Mail Online: Islamic militants stone man to death for adultery in Somalia as villagers are forced to watch
Mohamed Ibrahim appeals to Islamic militants not to carry out the execution as he is buried in the ground as his villagers are forced to watch.

BBC: Uganda bans female genital mutilation
Anyone convicted of the practice, which involves cutting off a girl’s clitoris, will face 10 years in jail, or a life sentence if a victim dies.

Spiegel Online: Al-Qaida Kills Eight Times More Muslims Than Non-Muslims
Between 2004 and 2008, for example, al-Qaida claimed responsibility for 313 attacks, resulting in the deaths of 3,010 people. And even though these attacks include terrorist incidents in the West — in Madrid in 2004 and in London in 2005 — only 12 percent of those killed (371 deaths) were Westerners.

ABC News: Torture Tape Implicates UAE Royal Sheikh
A video tape smuggled out of the United Arab Emirates shows a member of the country’s royal family mercilessly torturing a man with whips, electric cattle prods and wooden planks with protruding nails. A man in a UAE police uniform is seen on the tape tying the victim’s arms and legs, and later holding him down as the Sheikh pours salt on the man’s wounds and then drives over him with his Mercedes SUV.

BBC: Swiss minaret ban ‘security risk’
“Provocation risks triggering other provocation and risks inflaming extremism.”

Death By 1000 Papercuts: How Easy to Build a Christian Church in Muslim Countries?
These countries are the largest in the Muslim world.

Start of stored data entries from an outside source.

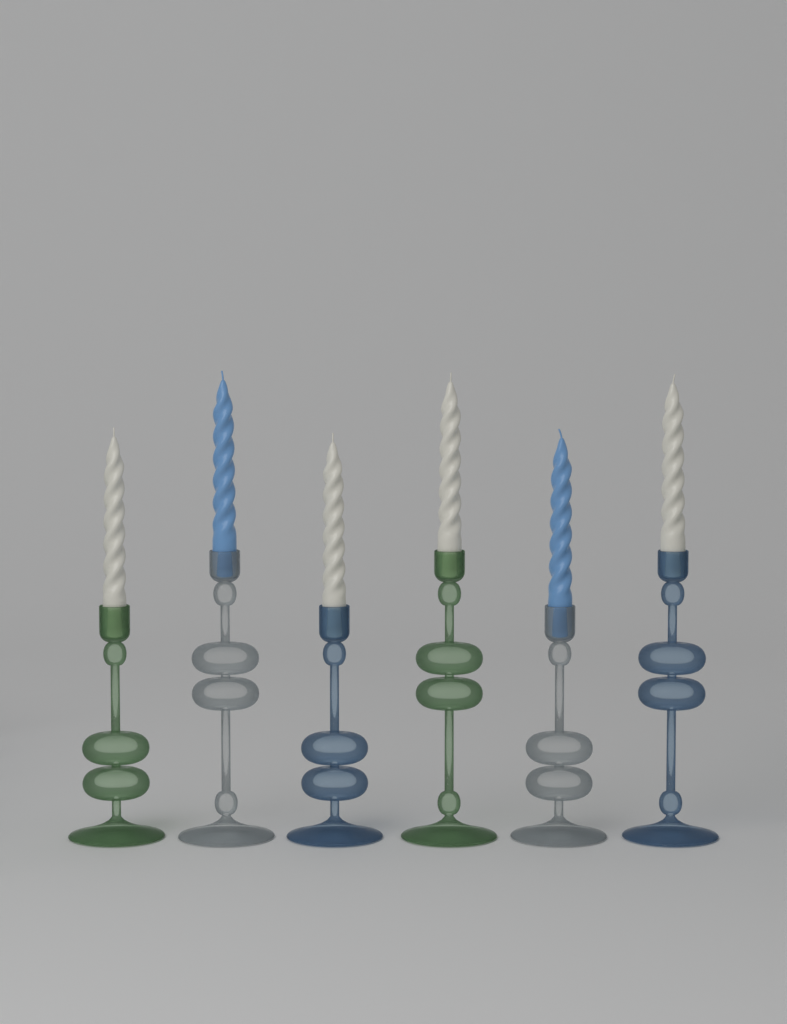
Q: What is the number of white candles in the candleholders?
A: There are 4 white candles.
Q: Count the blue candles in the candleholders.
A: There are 2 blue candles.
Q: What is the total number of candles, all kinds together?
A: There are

New York Times: Muslim Prayers Fuel Spiritual Rebuilding Project by Ground Zero
“We want to push back against the extremists.”

All articles continue at links.  Part of a series that never ends… [1][2][3][4][5][6][7][8][9] and etc.  There are photographs of Mohamed Ibrahim being stoned to death at the above link.  Go ahead, take a look.  Islam is the religion of peace, and there is no compulsion under the religion of Islam.  You just need to level-up your cultural sensitivity to their sacred traditions.  Respect their diversity.  Sure, men get tortured and stoned to death and have parts of their faces cut off, all with the cooperation and enthusiastic participation of the Islamic government.  And yes, women have their genitals mutilated and are sold as slaves.  But just because these people are different doesn’t mean we should fear or hate them.  We need to walk a mile in their shoes before we can judge them.  For heaven’s sake don’t provoke them – provocation risks triggering other provocation and risks inflaming extremism.  See, it’s our fault!  It takes a signature from the President of Egypt to build a Christian church in Egypt.  No Christian churches are allowed in Saudi Arabia at all.  Turkey and Algeria forbid existing Christian churches to be repaired and often order that they be torn down.  Indonesia allows Christian churches to exist providing no worship services occur there on Sundays.  Pakistan Christians generally meet in private homes.  No wonder Muslims are angry that the Swiss have banned the construction of new mosques in their country.  Whether it’s eating pork or building places of worship, Islam is a ‘do as I say not as I do’ sort of superstition.

My opinion counts for little, but here it is.  I’m encouraged by the Muslims described in the last link, those pushing back against their fellow Muslims.  I’m for the free exercise of religion and I’m for secular government. Christianity survived secularization and Islam can survive it as well.  If it cannot or will not, Islam deserves to die out.  Does it seem impossible that a religion could die out, particularly a globe-spanning religion like Islam?  Then spend a little time walking around in the graveyard of the gods to get a little perspective.  Every religion dies out given time.  And a little bit of a shove.